En 2015, le trio se lance avec un magazine lifestyle en ligne, suivi, en mai dernier, par la première version papier de Nataal. Jennings supervise le contenu rédactionnel depuis Londres; Hemmings en est la directrice artistique et Allasane, rédacteur en chef. Il est difficile à joindre. "Sy ne pourra pas vous parler maintenant, il est en voyage pour son premier long métrage", s’excuse Jennings.
Premier numéro
Les Africains et la diaspora du continent noir jouent les vedettes sur 366 pages de mode, d’art et de musique: voilà ce que propose le premier numéro de Nataal, sur le thème de ‘Future Gaze’, un regard sur l’avenir. En parfait accord avec la philosophie de la photographe sud-africaine Kristin-Lee Moolman qui, via des reportages photographiques clairs et interpellants, a l’ambition de communiquer ‘un nouveau mythe africain’.
Cette année-là, Dior lui demande de faire les images de sa collection croisière. Autre commande, de Nataal cette fois: photographier à Londres des kids anarchistes, dont ‘Jay Jay’, ado à la coupe de cheveux géométrique et au trait d’eyeliner affirmé. Pour l’interview de l’artiste Baloji, ses clichés sont encore plus nombreux: ils ont déjà souvent travaillé ensemble et sont allés au Congo au printemps dernier pour l’artwork du nouvel album du Belgo-Congolais, ’137 Avenue Kaniama’.

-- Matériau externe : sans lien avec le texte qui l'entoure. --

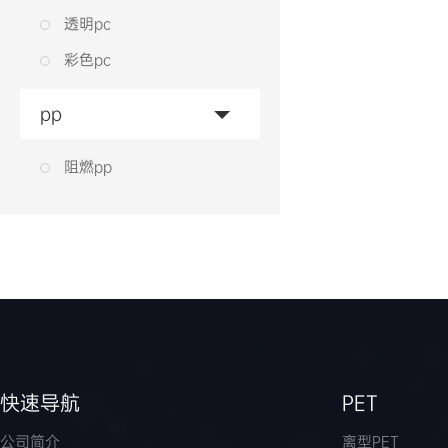
透明pc
彩色pc
pp
阻燃pp
快速导航
PET
公司简介
离型PET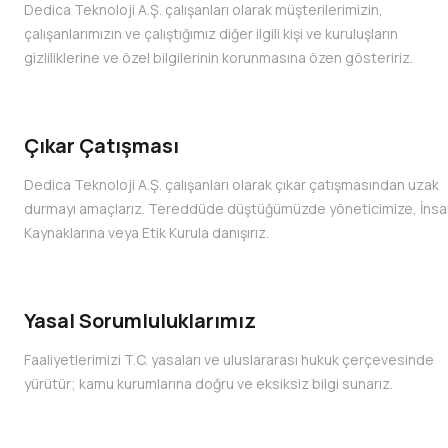
Dedica Teknoloji A.Ş. çalışanları olarak müşterilerimizin,
çalışanlarımızın ve çalıştığımız diğer ilgili kişi ve kuruluşların
gizliliklerine ve özel bilgilerinin korunmasına özen gösteririz.
Çıkar Çatışması
Dedica Teknoloji A.Ş. çalışanları olarak çıkar çatışmasından uzak
durmayı amaçlarız. Tereddüde düştüğümüzde yöneticimize, İnsa
Kaynaklarına veya Etik Kurula danışırız.
Yasal Sorumluluklarımız
Faaliyetlerimizi T.C. yasaları ve uluslararası hukuk çerçevesinde
yürütür; kamu kurumlarına doğru ve eksiksiz bilgi sunarız.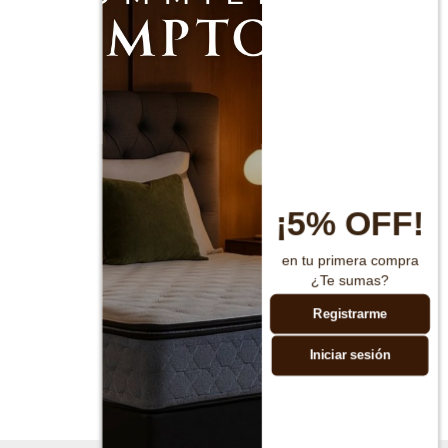
¡5% OFF!
en tu primera compra
¿Te sumas?
Registrarme
Iniciar sesión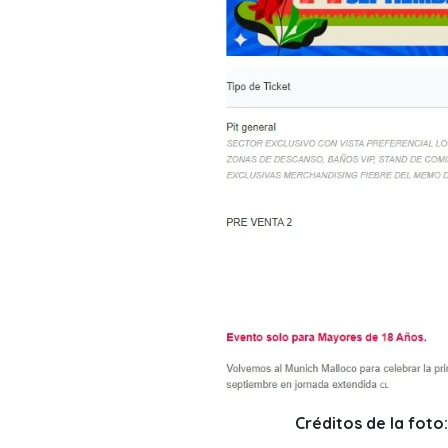
Créditos de la foto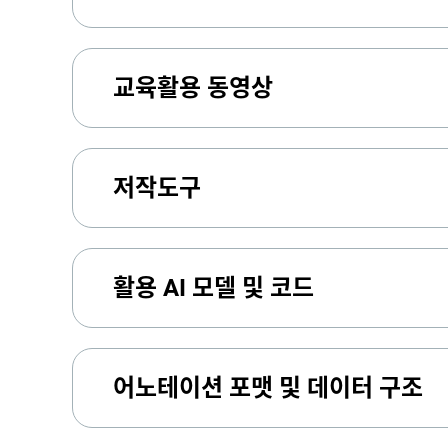
교육활용 동영상
저작도구
활용 AI 모델 및 코드
어노테이션 포맷 및 데이터 구조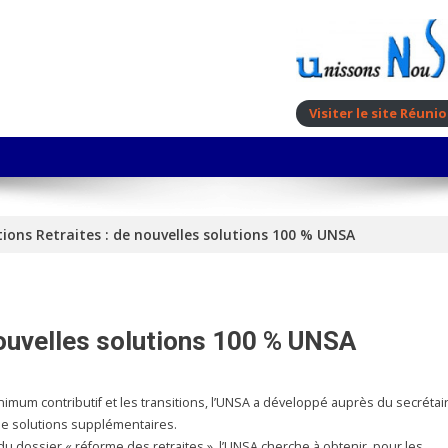
Visiter le site Réun
ions Retraites : de nouvelles solutions 100 % UNSA
nouvelles solutions 100 % UNSA
nimum contributif et les transitions, l’UNSA a développé auprès du secrétai
de solutions supplémentaires.
 du dossier « réforme des retraites », l’UNSA cherche à obtenir, pour les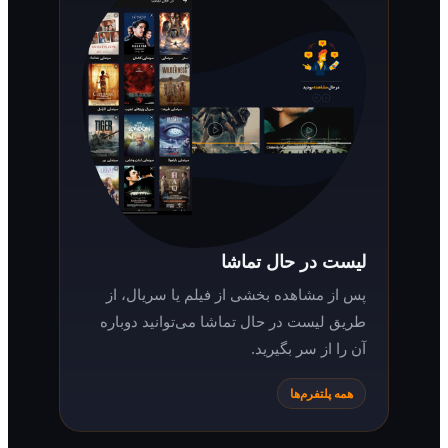
لیست در حال تماشا
پس از مشاهده بخشی از فیلم یا سریال، از
طریق لیست در حال تماشا می‌توانید دوباره
آن را از سر بگیرید.
همه پلتفرم‌ها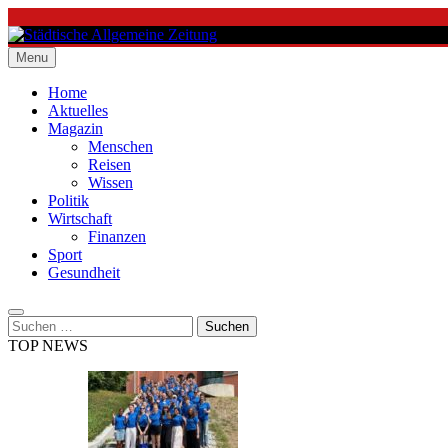
Skip
to
content
Menu
Städtische Allgemeine Zeitung
Home
Aktuelles
Magazin
Menschen
Reisen
Wissen
Politik
Wirtschaft
Finanzen
Sport
Gesundheit
Suchen
nach:
TOP NEWS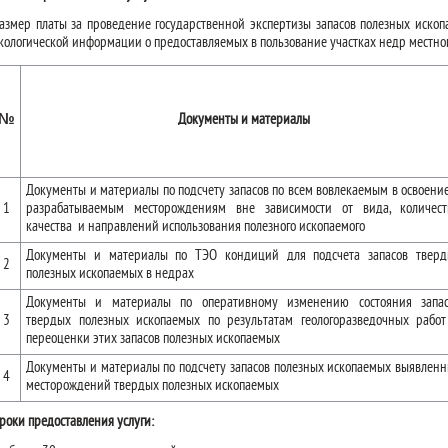
азмер платы за проведение государственной экспертизы запасов полезных ископа
кологической информации о предоставляемых в пользование участках недр местного 
№
Документы и материалы
Документы и материалы по подсчету запасов по всем вовлекаемым в освоени
1
разрабатываемым месторождениям вне зависимости от вида, количест
качества и направлений использования полезного ископаемого
Документы и материалы по ТЭО кондиций для подсчета запасов тверд
2
полезных ископаемых в недрах
Документы и материалы по оперативному изменению состояния запас
3
твердых полезных ископаемых по результатам геологоразведочных рабо
переоценки этих запасов полезных ископаемых
Документы и материалы по подсчету запасов полезных ископаемых выявлен
4
месторождений твердых полезных ископаемых
роки предоставления услуги: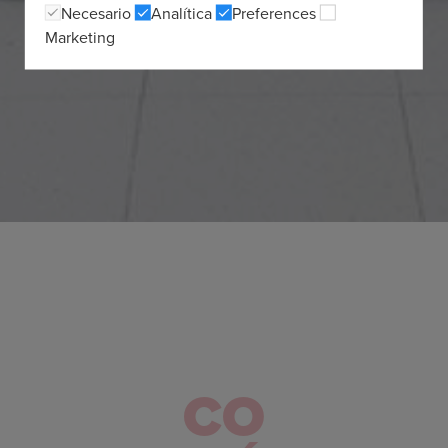
Necesario
Analítica
Preferences
Marketing
CO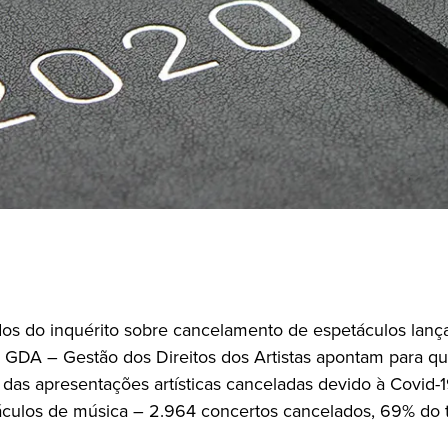
dos do inquérito sobre cancelamento de espetáculos lan
 GDA – Gestão dos Direitos dos Artistas apontam para q
s das apresentações artísticas canceladas devido à Covid
áculos de música – 2.964 concertos cancelados, 69% do t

Baloji, qui est aussi un grand esthète, y a ajouté une prise de vues de mode, si bien que des vêtements de labels belges tels que Jan-Jan Van Essche, Café Costume et Dries Van Noten se sont également retrouvés dans ce premier numéro.
Au sommaire: des reportages sur des hommes au style seventies à Londres et des femmes intrépides à Dakar, dont la top model sénégalaise Mame Thiane Camara dans le rôle principal.
On y trouve Something for You, un groupe de musique basé à Londres aux influences R&B nineties, ainsi que de jeunes musiciens au Nigeria qui doivent leur succès grandissant à Internet. Il y a de nouveaux artistes et les fières majorettes de Delft - pas la ville hollandaise somnolente, mais le township de la banlieue du Cap, en Afrique du Sud. Et aussi une petite visite chez Laurence Leenaert, qui a troqué Gand contre Marrakech voici plusieurs années pour y créer des objets d’intérieur et de la mode.
On l’aura compris, le réseau de Nataal est no limit, comme son radar. Dans ce premier opus, aucun cliché n’a été épargné. "Nous travaillons sur un deuxième numéro à paraître au printemps prochain", conclut Jennings. "Espérons qu’il sera plus épais, et plus provocateur!"